**What you are asked to do**
According to the blog post below, which press will publish Redefining the Modern Military?

**Passage provided**
Tuesday, May 29th, 2018

[Mark Safranski / “zen“]

Friend of ZP, Nathan K. Finney who with Tyrell O. Mayfield are among the co-founders of the excellent The Strategy Bridge blog, have edited an important compilation entitled Redefining the Modern Military: The Intersection of Profession and Ethics (due out October 2018). From Finney and Mayfield:

Major Nathan Finney (USA) and Lt Col Tyrell Mayfield are founding members of The Strategy Bridge, an online professional journal for national security, strategy, and military affairs. The Strategy Bridge is in its fourth year of publication and has since incorporated as a 501c3 Non-Profit. Multiple The Strategy Bridge articles have appeared in PME curriculum.

In 2015 The Strategy Bridge ran a series on Profession and Ethics. Nate and Ty took 12 of the articles and worked with the contributors to expand them to chapters, and then edited the work into a book. The book, entitled Redefining the Modern Military: The Intersection of Profession and Ethics, will be published by US Naval Institute Press with a release date of 15 October 2018.

Gen (Ret) Martin Dempsey wrote the forward for the book, and it has been endorsed by Gen McChrystal, Admiral Stavridis, RADM Peg Klein, USN (Ret) former Senior Advisor to the Secretary of Defense for Military Professionalism, LTG Robert Caslen, USMA Superintendent, MAJGEN Mick Ryan, Commander of the Australian Defence College, and others.


This edited collection will expand upon and refine the ideas on the role of ethics and the profession in the 21st Century. The authors delve into whether Samuel Huntington and Morris Janowitz still ring true in the 21st century; whether training and continuing education play a role in defining a profession; and if there is a universal code of ethics required for the military as a profession.

Redefining the Modern Military is unique in how it treats the subject of ethics and the military profession, as well as the types of writers it brings on board to address this topic. The book puts a significant emphasis on individual agency for military professionalism as opposed to broad organizational or cultural change. Such a review of these topics is necessary because the process of serious, intellectual self-reflection is a requirement–especially in a profession that involves life and death of people and nations.

Pre-Order now here.

A Modest Proposal

Wednesday, May 23rd, 2018

by J. Scott Shipman

Our Navy has not experienced war against a peer competitor since 1945. War at sea differs significantly from what our Marine Corps and Army brothers have learned over the last 17 years. Naval warfare is attrition warfare, for at sea there is no place to hide. To quote the late strategist Herbert Rosinski: “At sea there is no halfway house between victory and defeat, because there is no difference between what is needed for defense and what for attack. One side only can gain security at the cost of the other—or neither.”

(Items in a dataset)
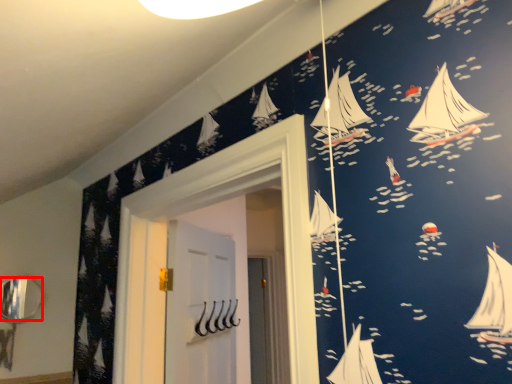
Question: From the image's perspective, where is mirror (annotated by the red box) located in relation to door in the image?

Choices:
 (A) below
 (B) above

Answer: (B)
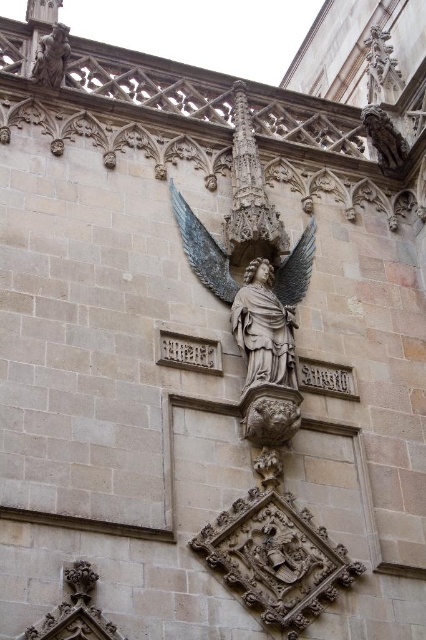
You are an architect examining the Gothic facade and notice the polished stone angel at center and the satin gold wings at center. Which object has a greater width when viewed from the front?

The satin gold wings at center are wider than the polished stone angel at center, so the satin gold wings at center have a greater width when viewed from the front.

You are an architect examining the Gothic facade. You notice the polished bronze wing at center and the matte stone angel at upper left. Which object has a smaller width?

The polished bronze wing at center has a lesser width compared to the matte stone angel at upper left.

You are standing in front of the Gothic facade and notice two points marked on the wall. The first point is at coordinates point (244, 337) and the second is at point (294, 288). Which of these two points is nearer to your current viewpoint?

**Output of the exercise**
US Naval Institute Press